Along with a national hood supplier who sent a new laminar flow hood, with Trinity Biotech was able to get a second filling line running in order to double their manufacturing capacity.

Trinity’s Jamestown facility is also close to completing the development of an ELISA test in response to COVID-19. Also known as an enzyme-linked immunosorbent assay test, ELISA detects antibodies specific to a particular antigen, in this case the novel coronavirus. The company will follow-up with a Rapid antibody test soon thereafter.
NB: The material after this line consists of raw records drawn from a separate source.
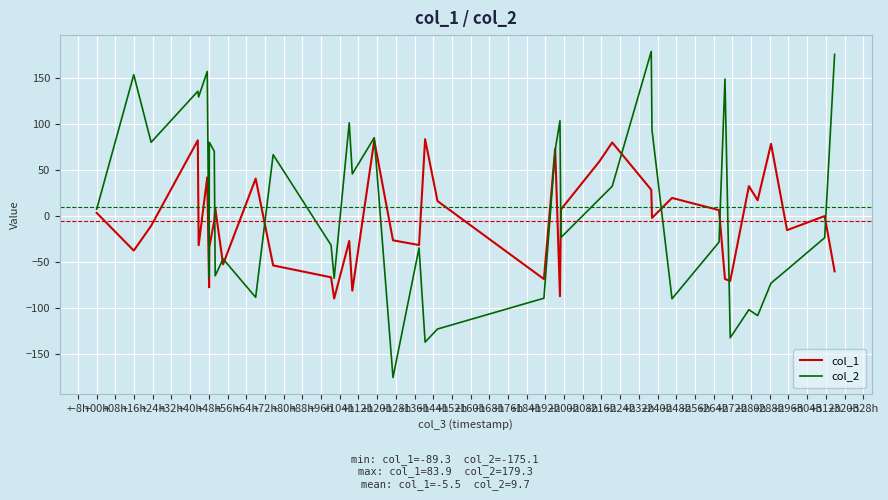

Does the chart have visible grid lines?

Yes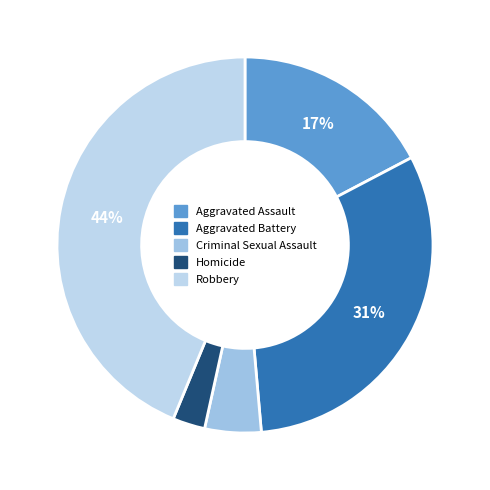

Combined, do Robbery and Homicide account for over 50%?

No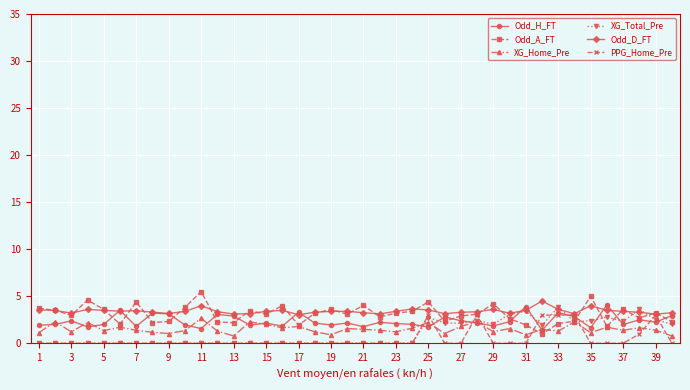

What is the greatest value displayed?

5.5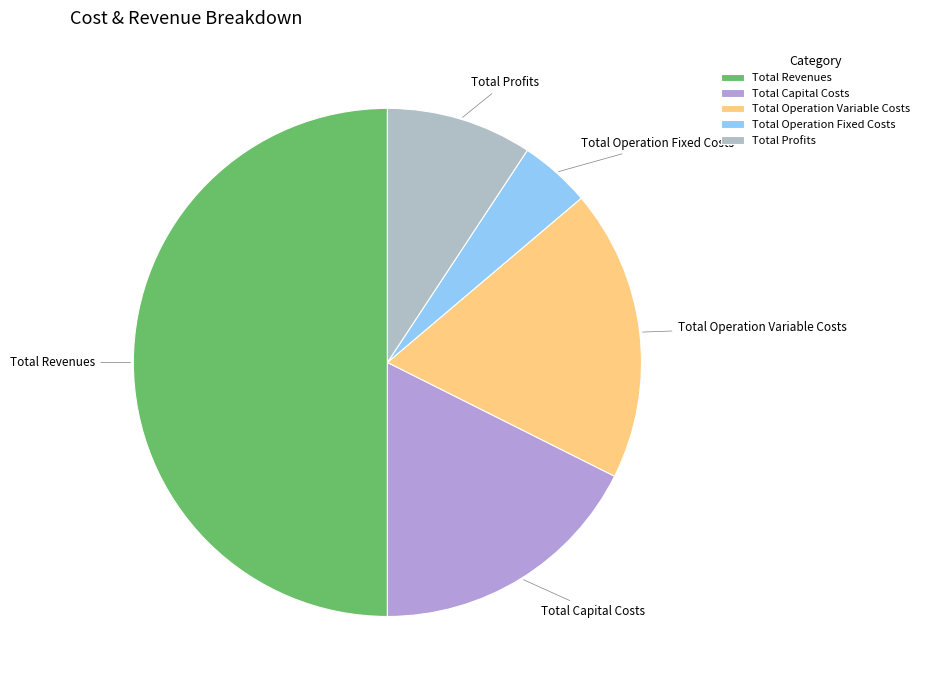

Is Total Capital Costs the majority of the pie?

No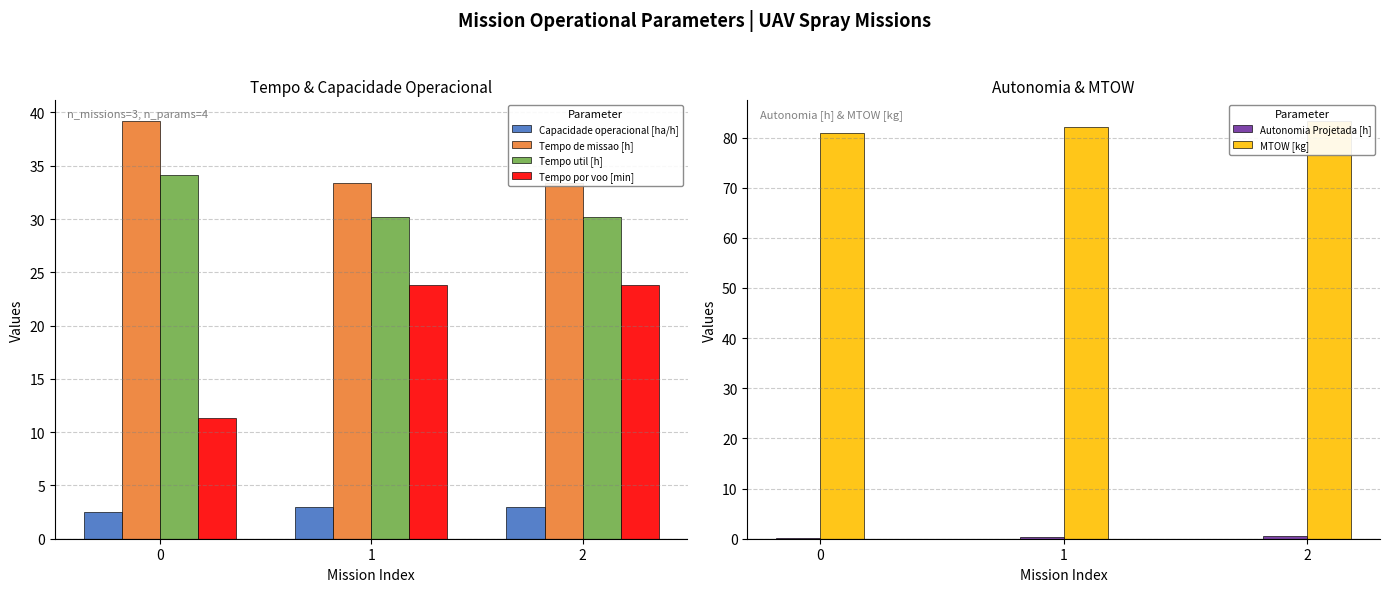

What is the difference between the maximum and second lowest values in the Tempo util [h] series?

4.0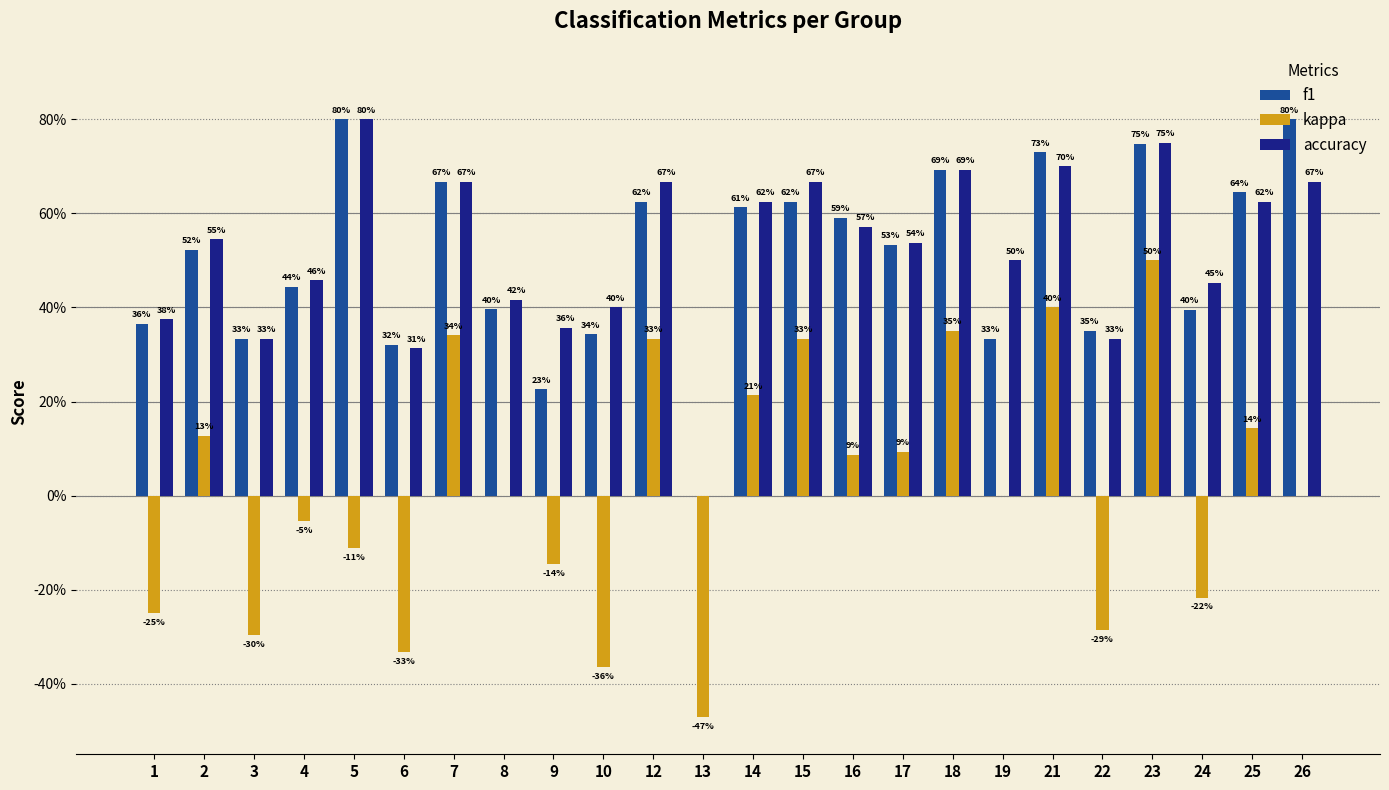

Between 14 and 25, which is larger?

25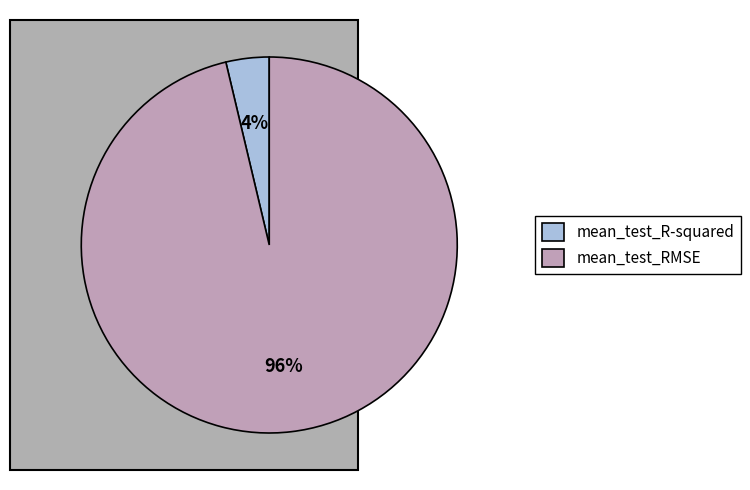

Do mean_test_RMSE and mean_test_R-squared together represent more than half of the pie?

Yes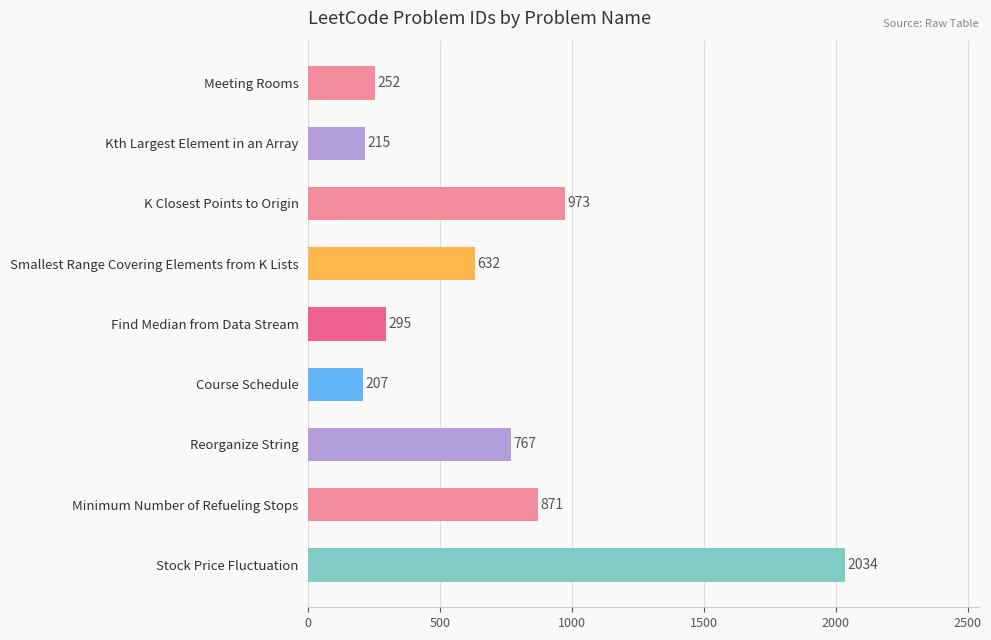

Between Find Median from Data Stream and Meeting Rooms, which is larger?

Find Median from Data Stream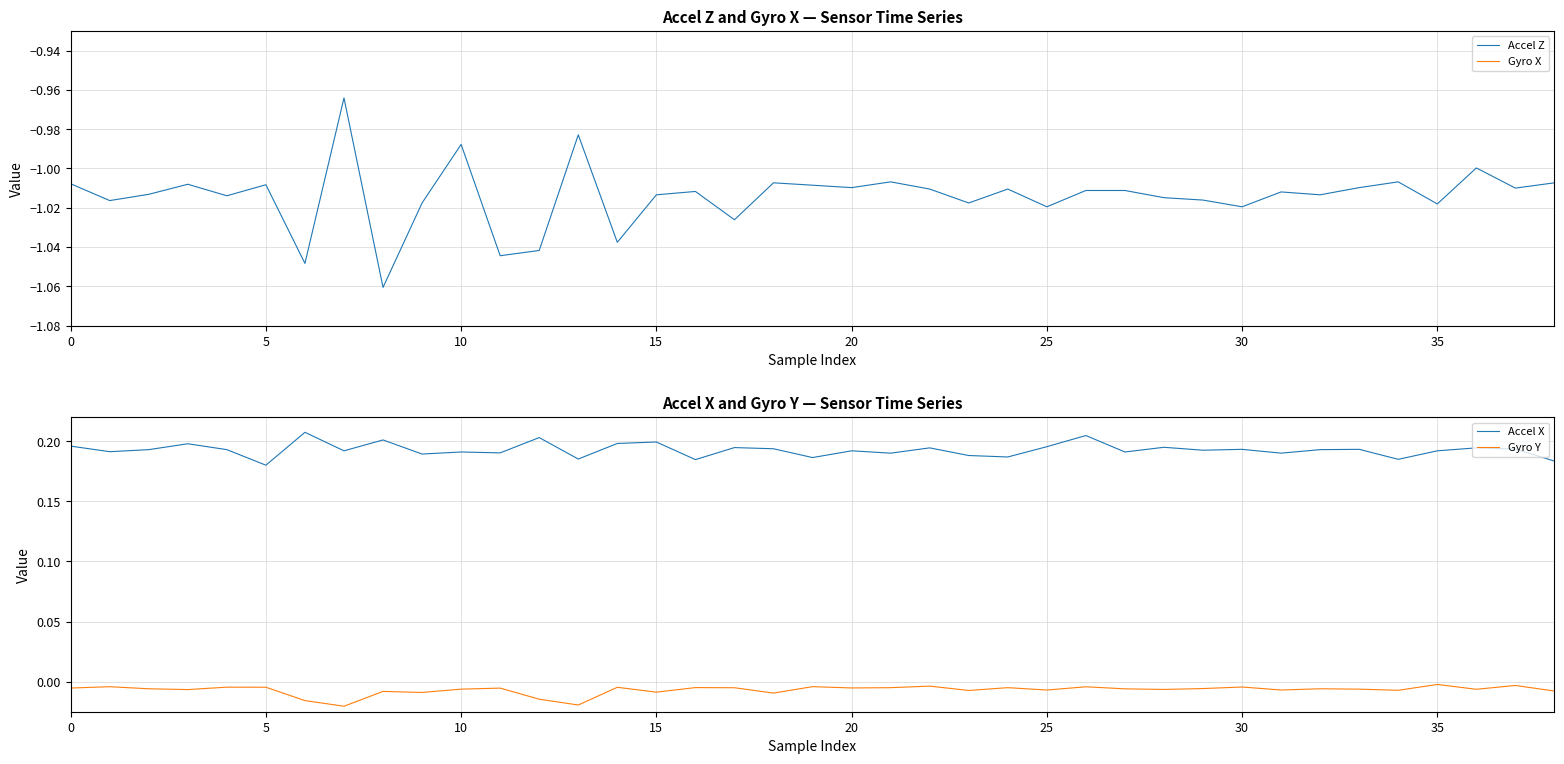

True or false: Gyro Y and Accel X cross at least once.

False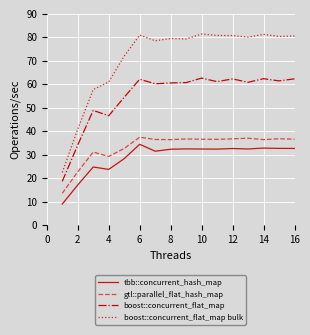

True or false: tbb::concurrent_hash_map and boost::concurrent_flat_map bulk intersect in this chart.

False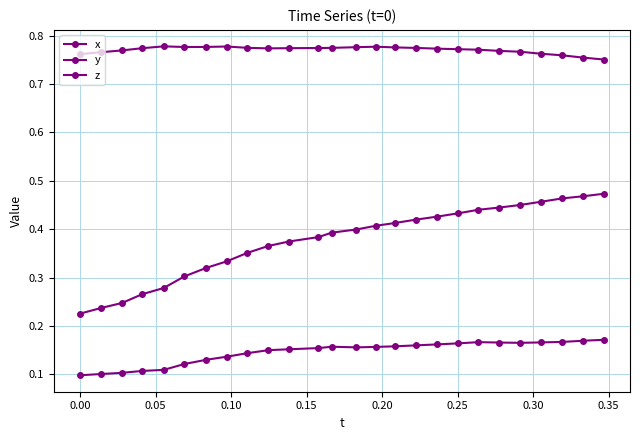

True or false: z and y cross at least once.

False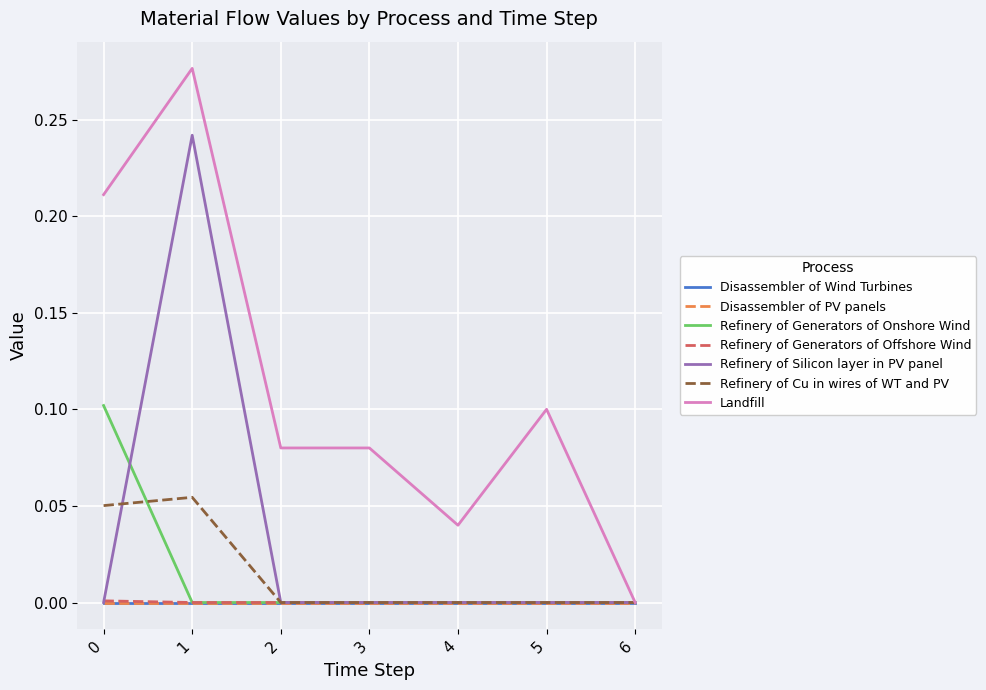

True or false: Refinery of Generators of Onshore Wind has a value of 0.0 at 2.

True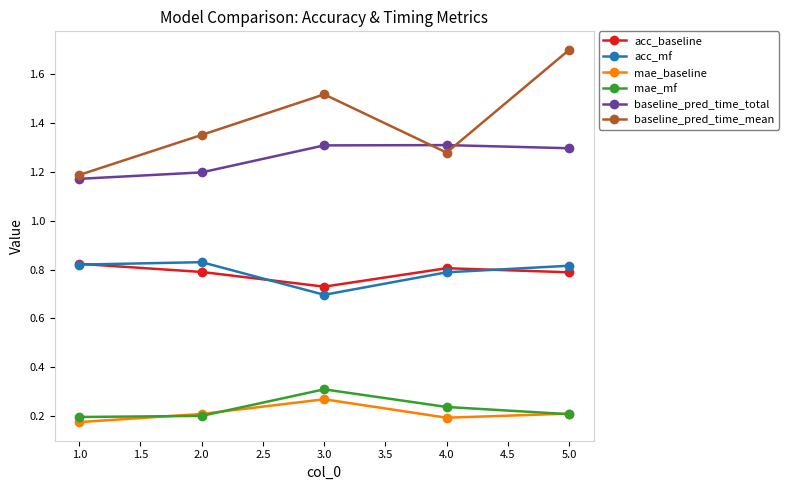

What is the spread (max minus min) of values at 4.0?

1.1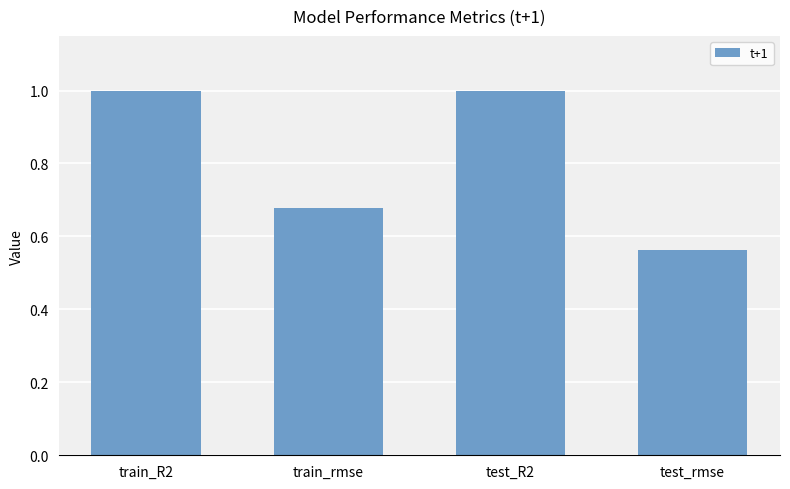

What is the maximum value shown in the chart?

1.0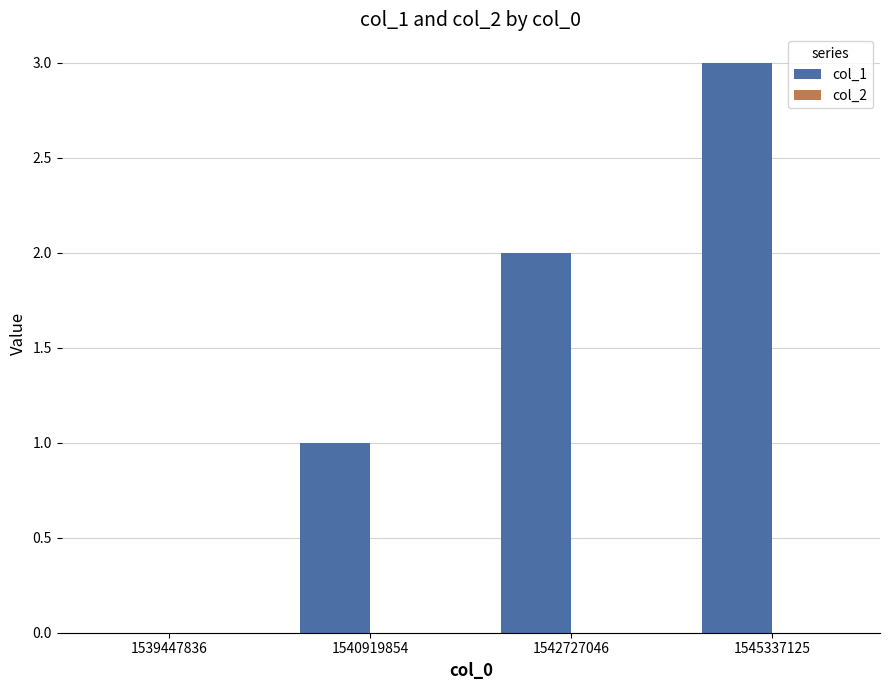

Which has a higher value, 1540919854 or 1539447836?

1540919854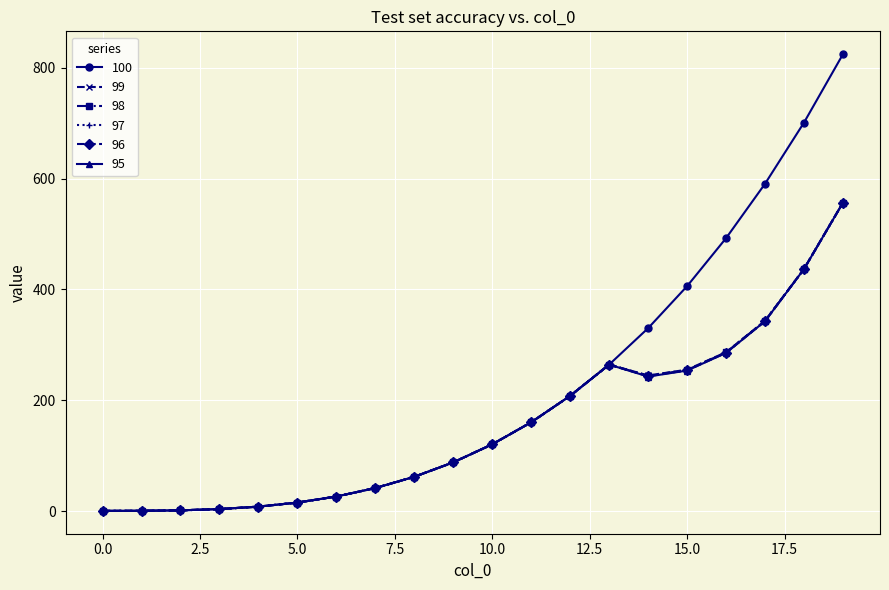

How many categories are shown in the chart?

20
While a timeframe for final approval is unknown, the tests are being expedited due to the national emergency and will be launched in all of Trinity’s major markets as soon as possible. Such a test, which is fast, has high sensitivity, and specificity is crucial to understanding and controlling the spread of COVID-19.

In reference to living and working in Chautauqua County, Lefler said, “We’re a company that has been here for more than 25 years and we are like a family.

We have a stable workforce and long-term employees who easily pull together in a crisis. We take care of each other.”

Mark Geise, Deputy County executive for economic development and CEO of the Chautauqua County Industrial Development Agency said, “This is just another example of a company that is pivoting to address the needs created by the COVID-19 crisis. I want to commend the Trinity Biotech Team along with Tim Piazza from MAST for making this happen.”

Chautauqua County Executive PJ Wendel said, “While my main priority is dealing with this health crisis, I am also very concerned for the short and long-term sustainability of our businesses. Trinity, along with a multitude of other companies, is alive and well and I commend them for doing their part to deal with this crisis while remaining economically viable.”